Sudan’s Darfur region is witnessing an upsurge in violence. A quarter of a million people were forced from their homes in 2010. Millions more already live in camps in a crisis with no obvious resolution. [View our photo gallery from Caritas projects in Darfur]

Caritas provided food, clean water, healthcare, peacebuilding and skills training to half a million people in camps and host communities in South and West Darfur in 2010 as part of an ecumenical programme with the Protestant and Orthodox ACT Alliance. [Read how Caritas aid is being used in Darfur]
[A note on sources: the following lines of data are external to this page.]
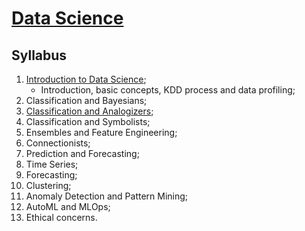 # [Data Science](https://fenix.tecnico.ulisboa.pt/disciplinas/CDadosi2/2023-2024/1-semestre)

## Syllabus

1. [Introduction to Data Science](./01-introduction-to-data-science.md);
   * Introduction, basic concepts, KDD process and data profiling;
2. Classification and Bayesians;
3. [Classification and Analogizers](./03-classification-and-analogizers.md);
4. Classification and Symbolists;
5. Ensembles and Feature Engineering;
6. Connectionists;
7. Prediction and Forecasting;
8. Time Series;
9.  Forecasting;
10. Clustering;
11. Anomaly Detection and Pattern Mining;
12. AutoML and MLOps;
13. Ethical concerns.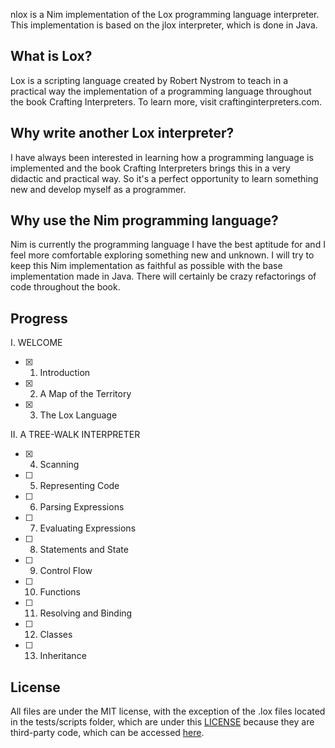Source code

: nlox is a Nim implementation of the Lox programming language interpreter. This implementation is based on the jlox interpreter, which is done in Java.

## What is Lox?
Lox is a scripting language created by Robert Nystrom to teach in a practical way the implementation of a programming language throughout the book Crafting Interpreters. To learn more, visit craftinginterpreters.com.

## Why write another Lox interpreter?
I have always been interested in learning how a programming language is implemented and the book Crafting Interpreters brings this in a very didactic and practical way. So it's a perfect opportunity to learn something new and develop myself as a programmer.

## Why use the Nim programming language?
Nim is currently the programming language I have the best aptitude for and I feel more comfortable exploring something new and unknown. I will try to keep this Nim implementation as faithful as possible with the base implementation made in Java. There will certainly be crazy refactorings of code throughout the book.

## Progress
I. WELCOME
- [x] 1. Introduction
- [x] 2. A Map of the Territory
- [x] 3. The Lox Language

II. A TREE-WALK INTERPRETER
- [x] 4. Scanning
- [ ] 5. Representing Code
- [ ] 6. Parsing Expressions
- [ ] 7. Evaluating Expressions
- [ ] 8. Statements and State
- [ ] 9. Control Flow
- [ ] 10. Functions
- [ ] 11. Resolving and Binding
- [ ] 12. Classes
- [ ] 13. Inheritance

## License
All files are under the MIT license, with the exception of the .lox files located in the tests/scripts folder, which are under this [LICENSE](/tests/scripts/LICENSE) because they are third-party code, which can be accessed [here](https://github.com/munificent/craftinginterpreters/tree/master/test).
Caritas saw an increase in the number of people in need of help with doubling of new people requiring its humanitarian services. At the same time, aid efforts became more difficult as a result of insecurity and was mainly restricted to camps.

The $11 million 2011 Darfur programme plans to increase the number of people it reaches to 530,000 people, the highest number yet in its history.

Caritas Internationalis Secretary General Lesley-Anne Knight said, “Sadly, peace has been elusive in Darfur in 2010. More people have been forced from their homes. Large scale returns have not materialised. Up to a third of the population live in camps.

Caritas and its partners have raised over $90 million for the people of Darfur since the programme began in 2004. Christians around the world have shown such commitment and compassion for people in one of the world’s most troubled spots.

“Our aid operations are as vital as ever, providing essential food, water, healthcare and a livelihood to half a million people. Our commitment to saving and improving lives remains with programme plans running to 2015.

“Eight years on it is fair to ask the question how many of the camps will become urban centres and how sustainable will they be? The Government of Sudan has launched a new strategy for peace which we welcome, but we need to see real progress on a negotiated settlement.”

The Darfur programme is currently supporting about 270,000 people with water and sanitation in camps and about 240,000 people with health and nutrition services. Caritas works in Darfur regardless of social, religious or ethnic differences.

The three implementing partners, Norwegian Church Aid, Sudanaid (Caritas Sudan) and Sudan Council of Churches, employ around 500 mostly national staff.